━━━━━ TEXT SEGMENT ━━━━━

Frequently Asked Questions
Q1: What is the best remote desktop software for small business in 2026?
For solo users and small teams: Splashtop Business Access at 6 USD per month (Solo) or 8.25 USD per user per month (Pro). For SMB IT support: ConnectWise ScreenConnect (sales-led, ~35-65 USD per technician per month) or AnyDesk Standard. For MSPs: Splashtop SOS or ConnectWise ScreenConnect.
Q2: TeamViewer vs AnyDesk: which is better?
TeamViewer has stronger brand recognition and broader cross-platform coverage; better fit for organizations valuing established vendor relationships. AnyDesk delivers faster connection performance with lower bandwidth requirements; better fit for cost-conscious users and MSPs in markets with limited bandwidth. The answer depends on whether brand stability or performance economics matters more.
Q3: How much does remote desktop really cost?
Solo user: 0 to 25 USD per month. SMB IT team: 100 to 500 USD per month. MSP serving 100-500 customer endpoints: 250 to 2,000 USD per month. Mid-market IT (50+ technicians): 5,000 to 30,000 USD per month. Enterprise compliance-grade (BeyondTrust): 60,000 to 500,000+ USD per year. Match the tier to your actual usage.
Q4: Do I need MFA on remote desktop tools?
Yes. Remote access tools are a leading initial access vector for ransomware. Modern tools enforce MFA by default at SMB tier and above. Tools without enforceable MFA fail SOC 2, HIPAA, and PCI-DSS audits. If your tool does not support enforced MFA, switch.

━━━━━

◆ **PROMPT**
The remote desktop FAQ answers "How much does remote desktop really cost?" by giving a cost range for each of several categories of user. List those categories. Nothing in the records is needed to work with the remote desktop FAQ.

━━━━━ EXCERPTED DATA ━━━━━

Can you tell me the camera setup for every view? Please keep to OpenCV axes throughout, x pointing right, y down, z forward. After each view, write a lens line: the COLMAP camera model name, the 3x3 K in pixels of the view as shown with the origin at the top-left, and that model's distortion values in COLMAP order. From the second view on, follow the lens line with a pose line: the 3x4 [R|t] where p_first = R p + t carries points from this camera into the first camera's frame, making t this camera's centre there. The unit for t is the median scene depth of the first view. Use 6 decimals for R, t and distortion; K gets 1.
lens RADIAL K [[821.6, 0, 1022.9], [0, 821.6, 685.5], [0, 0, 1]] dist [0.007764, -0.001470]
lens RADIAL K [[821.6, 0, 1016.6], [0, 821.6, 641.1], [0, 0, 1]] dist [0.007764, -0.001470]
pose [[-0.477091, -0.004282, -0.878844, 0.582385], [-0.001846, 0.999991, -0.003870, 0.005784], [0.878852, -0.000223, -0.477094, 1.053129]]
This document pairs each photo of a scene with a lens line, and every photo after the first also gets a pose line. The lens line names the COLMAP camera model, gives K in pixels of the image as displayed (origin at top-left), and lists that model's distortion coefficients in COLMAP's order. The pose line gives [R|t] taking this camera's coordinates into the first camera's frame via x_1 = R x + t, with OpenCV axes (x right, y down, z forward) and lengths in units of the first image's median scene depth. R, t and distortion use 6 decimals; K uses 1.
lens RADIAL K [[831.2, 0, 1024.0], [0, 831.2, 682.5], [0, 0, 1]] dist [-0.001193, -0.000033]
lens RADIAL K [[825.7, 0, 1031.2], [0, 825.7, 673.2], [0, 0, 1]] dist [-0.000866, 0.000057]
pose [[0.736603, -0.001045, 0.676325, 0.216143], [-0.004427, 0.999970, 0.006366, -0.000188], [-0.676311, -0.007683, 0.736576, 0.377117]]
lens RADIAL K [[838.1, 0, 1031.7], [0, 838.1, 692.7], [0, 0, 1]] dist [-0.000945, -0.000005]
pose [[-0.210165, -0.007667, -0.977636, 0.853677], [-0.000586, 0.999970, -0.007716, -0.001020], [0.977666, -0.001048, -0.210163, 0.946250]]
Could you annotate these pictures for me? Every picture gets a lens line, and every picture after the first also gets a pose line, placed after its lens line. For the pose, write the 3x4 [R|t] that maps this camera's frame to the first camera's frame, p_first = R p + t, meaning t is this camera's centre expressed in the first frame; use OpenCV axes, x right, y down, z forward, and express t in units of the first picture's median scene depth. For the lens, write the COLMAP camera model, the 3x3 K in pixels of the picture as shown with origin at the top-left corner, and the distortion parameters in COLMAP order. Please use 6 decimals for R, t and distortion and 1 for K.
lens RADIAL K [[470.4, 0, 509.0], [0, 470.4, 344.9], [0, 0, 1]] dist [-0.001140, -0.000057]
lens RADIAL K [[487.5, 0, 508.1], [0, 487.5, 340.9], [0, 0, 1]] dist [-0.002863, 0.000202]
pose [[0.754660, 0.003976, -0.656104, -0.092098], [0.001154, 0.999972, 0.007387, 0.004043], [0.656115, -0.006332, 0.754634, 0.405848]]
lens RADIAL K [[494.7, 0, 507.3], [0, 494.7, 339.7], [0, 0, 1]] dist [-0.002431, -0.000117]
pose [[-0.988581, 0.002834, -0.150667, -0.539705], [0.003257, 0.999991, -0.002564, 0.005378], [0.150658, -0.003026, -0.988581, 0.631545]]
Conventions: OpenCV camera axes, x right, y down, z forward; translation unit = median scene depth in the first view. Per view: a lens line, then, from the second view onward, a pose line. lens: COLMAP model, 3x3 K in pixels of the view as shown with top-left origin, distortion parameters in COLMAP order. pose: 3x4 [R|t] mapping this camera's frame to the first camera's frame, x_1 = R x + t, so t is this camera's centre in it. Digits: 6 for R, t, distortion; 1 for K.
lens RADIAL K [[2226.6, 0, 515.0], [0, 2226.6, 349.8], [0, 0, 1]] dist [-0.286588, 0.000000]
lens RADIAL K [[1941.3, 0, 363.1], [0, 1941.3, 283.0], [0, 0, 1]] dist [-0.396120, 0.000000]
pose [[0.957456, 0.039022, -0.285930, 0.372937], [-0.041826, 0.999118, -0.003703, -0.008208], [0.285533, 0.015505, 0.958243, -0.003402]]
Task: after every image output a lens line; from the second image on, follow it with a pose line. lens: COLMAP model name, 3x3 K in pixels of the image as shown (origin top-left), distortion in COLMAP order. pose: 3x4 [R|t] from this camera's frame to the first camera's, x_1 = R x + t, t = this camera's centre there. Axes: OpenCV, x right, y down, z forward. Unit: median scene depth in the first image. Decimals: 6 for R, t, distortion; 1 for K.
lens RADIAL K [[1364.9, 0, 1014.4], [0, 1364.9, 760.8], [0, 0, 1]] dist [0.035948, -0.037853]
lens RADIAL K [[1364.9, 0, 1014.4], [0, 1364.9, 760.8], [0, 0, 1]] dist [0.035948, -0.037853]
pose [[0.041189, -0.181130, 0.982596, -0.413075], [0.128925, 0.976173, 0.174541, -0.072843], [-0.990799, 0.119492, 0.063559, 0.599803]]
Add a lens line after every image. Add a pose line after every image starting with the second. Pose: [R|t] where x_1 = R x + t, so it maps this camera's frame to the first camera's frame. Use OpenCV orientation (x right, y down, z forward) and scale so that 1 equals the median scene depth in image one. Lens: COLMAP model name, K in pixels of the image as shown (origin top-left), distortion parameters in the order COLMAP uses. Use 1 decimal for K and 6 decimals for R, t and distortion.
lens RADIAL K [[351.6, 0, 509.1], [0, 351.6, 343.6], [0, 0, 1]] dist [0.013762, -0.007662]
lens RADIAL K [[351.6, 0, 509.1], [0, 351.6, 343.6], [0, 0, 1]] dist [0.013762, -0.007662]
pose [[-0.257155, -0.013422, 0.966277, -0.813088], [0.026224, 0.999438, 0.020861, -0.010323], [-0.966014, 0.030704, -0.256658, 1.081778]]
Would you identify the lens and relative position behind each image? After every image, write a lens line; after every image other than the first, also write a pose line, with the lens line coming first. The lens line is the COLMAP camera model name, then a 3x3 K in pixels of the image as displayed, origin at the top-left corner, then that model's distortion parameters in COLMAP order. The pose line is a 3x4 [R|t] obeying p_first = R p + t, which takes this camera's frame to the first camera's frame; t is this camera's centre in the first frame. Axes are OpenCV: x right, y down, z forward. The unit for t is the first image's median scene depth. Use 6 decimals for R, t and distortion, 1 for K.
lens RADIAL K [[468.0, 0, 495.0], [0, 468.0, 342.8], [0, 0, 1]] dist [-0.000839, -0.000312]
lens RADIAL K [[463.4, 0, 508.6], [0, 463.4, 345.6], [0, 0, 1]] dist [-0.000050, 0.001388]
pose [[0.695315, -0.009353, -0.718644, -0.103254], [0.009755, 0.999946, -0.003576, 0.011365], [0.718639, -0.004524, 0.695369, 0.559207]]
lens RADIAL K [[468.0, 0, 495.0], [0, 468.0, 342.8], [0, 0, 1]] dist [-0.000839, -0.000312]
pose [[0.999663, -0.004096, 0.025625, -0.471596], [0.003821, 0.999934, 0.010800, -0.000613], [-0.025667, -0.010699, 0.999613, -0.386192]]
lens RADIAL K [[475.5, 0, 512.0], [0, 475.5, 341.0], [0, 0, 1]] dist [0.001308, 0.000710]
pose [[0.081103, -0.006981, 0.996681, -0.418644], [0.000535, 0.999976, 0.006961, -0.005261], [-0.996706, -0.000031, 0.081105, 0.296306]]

━━━━━

◆ **WRITTEN RESPONSE**
- Solo user
- SMB IT team
- MSP serving 100-500 customer endpoints
- Mid-market IT (50+ technicians)
- Enterprise compliance-grade (BeyondTrust)